At the Mass one of the songs was Dan Schutte's Blest Be The Lord.





Music hooks itself into memory so deeply. For example, I can't hear the Beastie Boys' Ill Communication album without being taken back to another very liminal period, the six weeks or so in between my graduation from college and my first entrance into religious life. Though I have no desire to do so, if I were to listen to the albums House of Pain or the Red Hot Chili Peppers' Mother's Milk, I would certainly be taken right back to the cheap pool hall at University College Galway where I spent so many afternoons in the spring of 1993. Those were the only two records they had, and they alternated loudly and continuously. But a game of 8-Ball was only 35p, so what do you want?

Of course I would rather have a Graduale romanum or a Liber usualis in my hand than an OCP hymnal and even though Blest Be The Lord is pretty hokey, at least it's a psalm. But in any case it sure takes me back. At the Saturday vigil Mass at Harkness Chapel on the campus of Connecticut College, Blest Be the Lord was in very heavy rotation back in the fall of 1992 when I was a new Catholic. It will probably always remind me of the sense and feel of my neophyte days.

Hearing and singing this song at Mass on Sunday has stuck with me during this week.
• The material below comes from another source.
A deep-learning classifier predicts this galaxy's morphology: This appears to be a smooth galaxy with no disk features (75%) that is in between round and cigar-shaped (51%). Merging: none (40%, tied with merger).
It has come into prayer as the gratitude for the way a liminal time, in its concentration of endings and beginnings, brings back the clarity and innocence of early inspirations. Grace uses the peculiar openness of the time to re-member the journey of self and the salvation God delights and desires to give.

1 comment:

Barb Szyszkiewicz said...

That song sticks with me as well; it's one of the first ones I learned to play. Yes, hokey--but I appreciate that a good bit of the early St. Louis Jesuit music was, at least, very Scriptural. I'll take "hokey but scriptural" over "hokey and questionable" any day of the week.